# [Exercise instructions]
Carry on the news report about Sabah's Harvest Festival from the point where it stops.

# [Source passage]
Sabah harmony impresses world – CM
by Nancy Lai. Posted on May 31, 2012, Thursday
PENAMPANG: The annual Pesta Kaamatan or Harvest Festival is a celebration that has strengthened ties among the people, especially between the leaders and local communities, said Chief Minister Datuk Seri Musa Aman.
This is Sabah’s specialty which has impressed and sparked the curiosity of foreign leaders visiting the state, Musa said when officiating at the annual Traditional Sports Festival and the opening of the exhibition at the KDCA grounds here yesterday.
“Leaders from foreign countries are impressed when they see the harmony and how comfortably Sabahans celebrate the various celebrations and festivals in the state,” he said, adding that organizing annual events such as the Pesta Kaamatan is one way to preserve the traditions handed down by our ancestors.
Musa said it is important to preserve and conserve Sabah’s cultural uniqueness so that it will become a culture that is respected by all in the country.
“Our cultural diversity and uniqueness is also a tourist attraction and this in turn auger well for the state’s progress and number of tourist arrivals to Sabah,” he said.

# [The data]
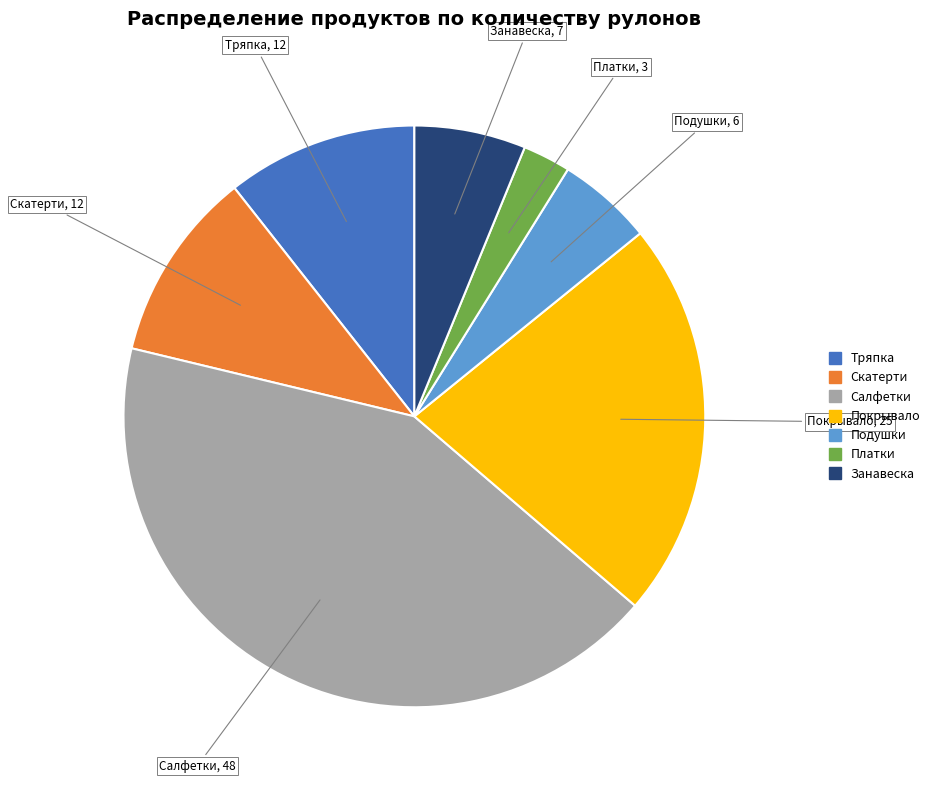

Which slice is the largest?

Салфетки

# [Output of the exercise]
The ability of Sabah’s different races and cultures to live in peace and harmony also reflects the political stability in the state and country, Musa said, adding that this is one of the main attractions for investors to come to Sabah and Malaysia.
“For example, a US based company has decided to invest RM2 billion in a lobster farming project in Sabah’s east coast and they told me that they chose Sabah because of its beauty, political stability, huge potential, friendly people and good administration,” he said.
“I am proud to hear such praises from the investors as this shows their high opinion of Sabah and its people,” he said.
Musa also assured the organizing committee of the annual Pesta Kaamatan celebrations that its request for additional allocation to cover the cost of the event ‘can be discussed and can be approved”.